The show also glosses over a reaaaaally hard to swallow premise: the idea that every human in the fleet is okay with giving up all the technology and shelter they own in favor of living in the dirt with cavemen. From a writing standpoint, they deal with this in a childishly simple way with a conversation between Romo and Adama. I’m going for memory, but it goes something like this:

Romo : Isn’t it absolutely stupid to expect people to give up all their creature comforts?

Adama: Yeah you’d think so, but they did.

Romo : Oh.

That isn’t good writing. We don’t get to see the perspective of any one of the people doing this, Moore just tells us it’s so and we’re expected to buy it.

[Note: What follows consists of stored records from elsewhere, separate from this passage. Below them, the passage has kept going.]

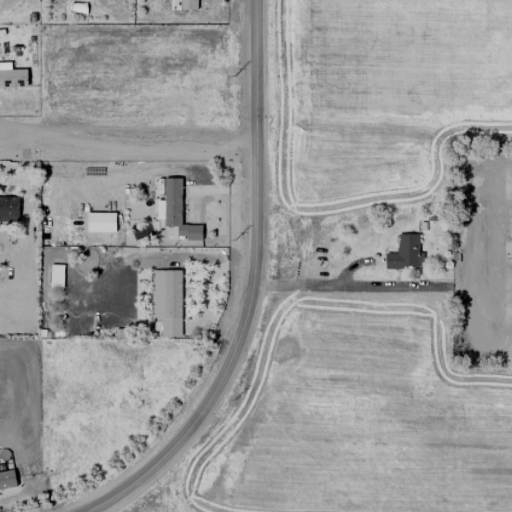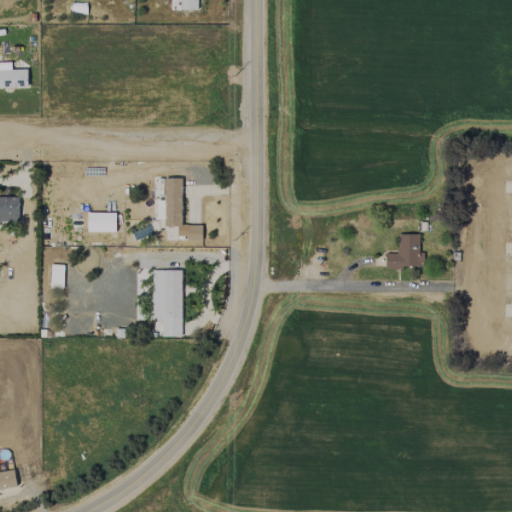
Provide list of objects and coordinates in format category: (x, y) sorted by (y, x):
building: (182, 4)
building: (12, 76)
road: (127, 136)
building: (511, 179)
building: (172, 202)
building: (8, 209)
building: (100, 221)
building: (189, 232)
road: (480, 248)
building: (405, 253)
building: (511, 258)
building: (55, 276)
road: (353, 284)
road: (464, 284)
road: (252, 289)
building: (166, 300)
building: (511, 316)
building: (7, 480)
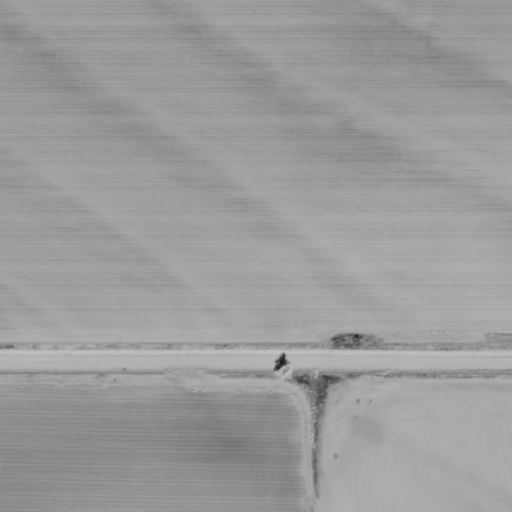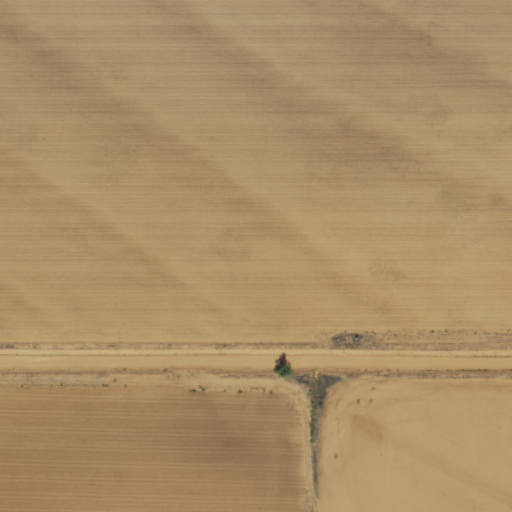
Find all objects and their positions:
road: (256, 361)
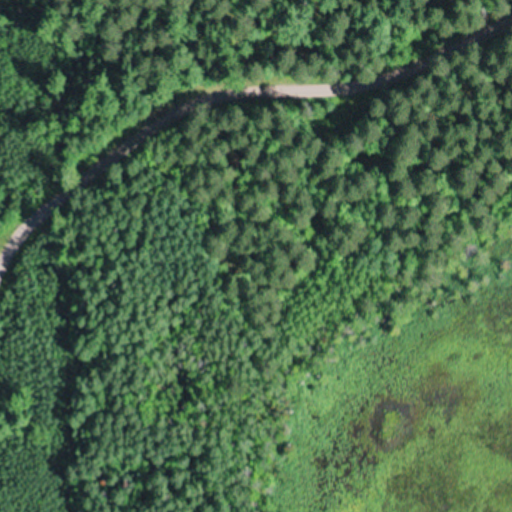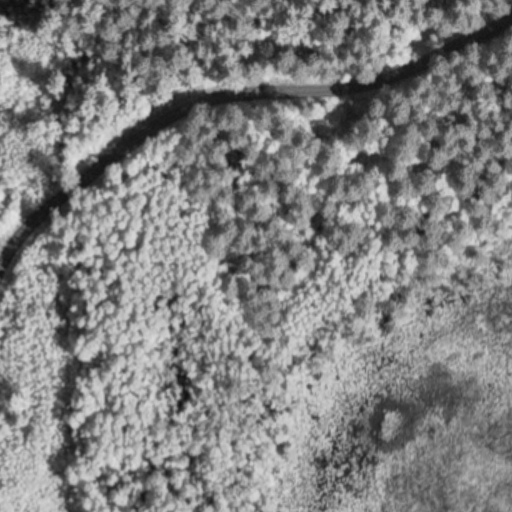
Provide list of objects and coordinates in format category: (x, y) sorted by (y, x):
road: (211, 89)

Oh yeah, and all those visions that Roslin, Boomer, and Six have been having of Hera going through the opera house culminates in Six and Baltar picking her up just long enough to carry her fifteen fucking feet down a hallway. It’s not her “destiny” to go down a hallway and end up in the CIC as Cavil’s hostage. It’s her destiny to pass on her genetics to us (as stupid as that is), and Six and Baltar have nooothing to do with that. Nice payoff guys, nice.

But what really does it in is the final two minutes, where Ronald D. Moore leaves us with some of the most profound and original knowledge of science fiction : “We need to be careful with our technology, or else it could get out of hand”. WOW. The last little bit of this episode absolutely bludgeons the audience with this to the point where it truly insults BSG’s supposedly intelligent fanbase. I thought it was pretty clear, since this message was at the start of every episode in the whole “cylons created by man…” thing. We get to the end of this show and all Ron has to leave us with is “the robots are coming!! Watch out!!”

This is a show about tough decisions and hard hitting tragedy. It ends with them quite literally fucking our ancestors and telling us that the robots are coming.